Permasalahan ibu tunggal memang nggak bisa dibilang sederhana ya. Bukan lagi berkisar di materi, stigma dan stereotipe yang disematkan publik juga membuat gerak mereka harus hati-hati kalau nggak mau dilabeli negatif. Masalah jadi double complicated ketika menghadapi kelakuan anak gadis yang mulai beranjak remaja. Inilah yang dihadapi Rita, perempuan urban berstatus janda satu anak bernama Lily.

Suatu hari Rita menemukan pesan singkat di smartphone Lily, anak semata wayangnya, yang bikin ketar-ketir. Gimana nggak panik kalo isi pesannya adalah tantangan buat Lily untuk mencium Daniel, pacar Rita. Wait, what? Masa harus saingan sama anak sendiri nih?

Pesan itu terbaca nggak sengaja, persis di hari ultah Lily yang seharusnya jadi istimewa. Sepanjang pesta, Rita jadi dihantui insecurity. Alih-alih nikmatin pesta, malah keliatan jadi parno. Kedatangan John sang mantan dan pacar barunya malah bikin Lily jadi nggak enjoy dan mulai lebay. Apalagi John terus-terusan nanyain Daniel mana… Daniel mana…

Sebelum pesta kelar, Daniel memang menampakkan batang hidungnya (beserta badannya tentu).
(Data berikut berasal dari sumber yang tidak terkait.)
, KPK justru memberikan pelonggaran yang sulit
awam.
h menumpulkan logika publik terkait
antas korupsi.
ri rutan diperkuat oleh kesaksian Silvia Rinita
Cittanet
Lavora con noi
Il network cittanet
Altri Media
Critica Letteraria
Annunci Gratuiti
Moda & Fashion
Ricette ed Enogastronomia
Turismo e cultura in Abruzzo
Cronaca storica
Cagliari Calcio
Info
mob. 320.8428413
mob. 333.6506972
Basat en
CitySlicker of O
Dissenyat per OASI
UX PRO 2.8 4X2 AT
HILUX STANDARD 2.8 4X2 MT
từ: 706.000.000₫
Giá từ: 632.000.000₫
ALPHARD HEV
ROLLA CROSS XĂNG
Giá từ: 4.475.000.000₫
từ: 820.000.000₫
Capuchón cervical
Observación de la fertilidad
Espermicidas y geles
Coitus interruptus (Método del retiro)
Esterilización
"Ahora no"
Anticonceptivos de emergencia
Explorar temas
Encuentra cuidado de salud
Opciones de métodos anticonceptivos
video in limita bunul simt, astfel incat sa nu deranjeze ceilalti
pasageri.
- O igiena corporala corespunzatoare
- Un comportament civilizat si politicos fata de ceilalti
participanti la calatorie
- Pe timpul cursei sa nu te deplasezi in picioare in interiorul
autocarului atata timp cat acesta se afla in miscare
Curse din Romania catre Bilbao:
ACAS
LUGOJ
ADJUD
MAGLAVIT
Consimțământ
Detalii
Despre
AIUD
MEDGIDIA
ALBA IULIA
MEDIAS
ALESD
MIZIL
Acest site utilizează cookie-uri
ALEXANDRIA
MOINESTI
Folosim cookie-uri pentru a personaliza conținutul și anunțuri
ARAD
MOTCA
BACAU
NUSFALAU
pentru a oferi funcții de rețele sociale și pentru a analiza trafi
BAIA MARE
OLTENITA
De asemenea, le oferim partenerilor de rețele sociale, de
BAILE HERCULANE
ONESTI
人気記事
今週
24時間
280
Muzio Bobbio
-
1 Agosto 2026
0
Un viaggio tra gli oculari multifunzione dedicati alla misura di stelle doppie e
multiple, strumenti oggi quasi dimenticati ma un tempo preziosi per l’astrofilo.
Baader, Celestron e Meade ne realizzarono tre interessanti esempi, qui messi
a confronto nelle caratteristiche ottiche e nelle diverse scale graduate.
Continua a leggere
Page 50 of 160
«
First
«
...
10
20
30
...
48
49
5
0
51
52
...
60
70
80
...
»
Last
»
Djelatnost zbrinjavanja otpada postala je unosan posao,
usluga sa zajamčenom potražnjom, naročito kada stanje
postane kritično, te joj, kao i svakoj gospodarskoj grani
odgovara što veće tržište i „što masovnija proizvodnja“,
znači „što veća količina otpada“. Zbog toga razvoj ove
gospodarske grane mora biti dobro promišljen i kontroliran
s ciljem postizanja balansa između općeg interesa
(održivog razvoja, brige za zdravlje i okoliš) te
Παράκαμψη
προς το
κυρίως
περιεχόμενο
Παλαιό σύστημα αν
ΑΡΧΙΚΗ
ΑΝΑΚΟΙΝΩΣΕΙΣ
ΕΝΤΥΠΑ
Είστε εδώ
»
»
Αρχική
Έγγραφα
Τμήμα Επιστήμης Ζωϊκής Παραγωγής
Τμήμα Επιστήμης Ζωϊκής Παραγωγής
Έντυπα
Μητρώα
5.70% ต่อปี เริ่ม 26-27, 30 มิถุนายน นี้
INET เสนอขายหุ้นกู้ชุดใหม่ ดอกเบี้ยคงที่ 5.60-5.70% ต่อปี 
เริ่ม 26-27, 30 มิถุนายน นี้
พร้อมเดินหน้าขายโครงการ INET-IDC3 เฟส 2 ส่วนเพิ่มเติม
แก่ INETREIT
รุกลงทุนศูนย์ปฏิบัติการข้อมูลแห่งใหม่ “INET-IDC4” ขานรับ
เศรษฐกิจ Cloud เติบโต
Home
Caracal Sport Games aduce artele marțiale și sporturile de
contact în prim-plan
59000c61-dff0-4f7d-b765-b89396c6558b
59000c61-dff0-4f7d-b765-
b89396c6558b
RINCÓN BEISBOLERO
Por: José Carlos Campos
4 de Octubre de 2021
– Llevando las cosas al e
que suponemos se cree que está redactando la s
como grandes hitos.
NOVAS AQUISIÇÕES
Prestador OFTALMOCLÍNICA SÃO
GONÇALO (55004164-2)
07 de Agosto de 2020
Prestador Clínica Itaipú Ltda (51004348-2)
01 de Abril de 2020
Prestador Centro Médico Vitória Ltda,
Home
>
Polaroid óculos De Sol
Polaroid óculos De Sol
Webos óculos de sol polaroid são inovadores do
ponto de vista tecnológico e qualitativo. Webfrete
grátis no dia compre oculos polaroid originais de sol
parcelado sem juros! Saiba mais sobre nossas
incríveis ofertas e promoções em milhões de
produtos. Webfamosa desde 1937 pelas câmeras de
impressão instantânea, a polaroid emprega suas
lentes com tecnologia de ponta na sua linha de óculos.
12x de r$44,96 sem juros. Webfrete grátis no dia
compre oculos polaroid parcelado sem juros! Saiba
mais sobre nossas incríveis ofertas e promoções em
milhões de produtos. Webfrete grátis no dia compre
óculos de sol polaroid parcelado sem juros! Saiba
Lily dengan centilnya langsung gelendotan manja pada calon bapak barunya, gimana Rita nggak makin deg-degan. Kebayang -bayang chat tadi siang…

Imelda Therine pas banget emang meranin Rita. Sebagai perempuan yang nyaris mendekati usia senja (padahal being 50s kalo kayak Sophia Latjuba atau J. Lo mah ya…. ) dan harus bersaing dengan anak sendiri, insecurity-nya ditunjukin lewat pemakaian skincare dan make up supaya tetep keliatan muda.

Masyarakat kita emang masihlah mendukung kalo nyari cewek tuh bagusnya yang masih muda, ini yang saya rasain waktu ngeliat pasangan baru John. Kayak yang aneh gitu ya kalo ceweknya jauh lebih tua.

Empat puluh lima menit durasi Lily of The Valley, memang berfokus pada Rita dan Lily (Adhisty Zara). Lepas dari Dua Garis Biru, Zara di sini nggak jauh beda dengan perannya dalam Ratu Ilmu Hitam: genit dan “penggoda”. Ahem…

Sementara Rita dengan segala ketakutannya jadi keliatan kuno: nggak suka liat Jasmine dan Lily yang terus-terusan mainan handphone sepanjang pesta, menentang traktiran wine buat Lily dari bapaknya. Plus tau-tau nangis… lari ke kamar. Why Rita why?

Lily of The Valley, memang membuka interpretasi seluas-luasnya buat penonton menafsirkan sendiri gimana sikap Lily sebenarnya. Apalagi judulnya juga punya makna sejenis tanaman berbunga kecil yang indah tapi beracun.

Ini salah satu film yang layak tonton di Bioskop Online. Cuma lima ribu perak untuk dua hari masa sewa. Saran saya, nonton di laptop aja biar lebih lega.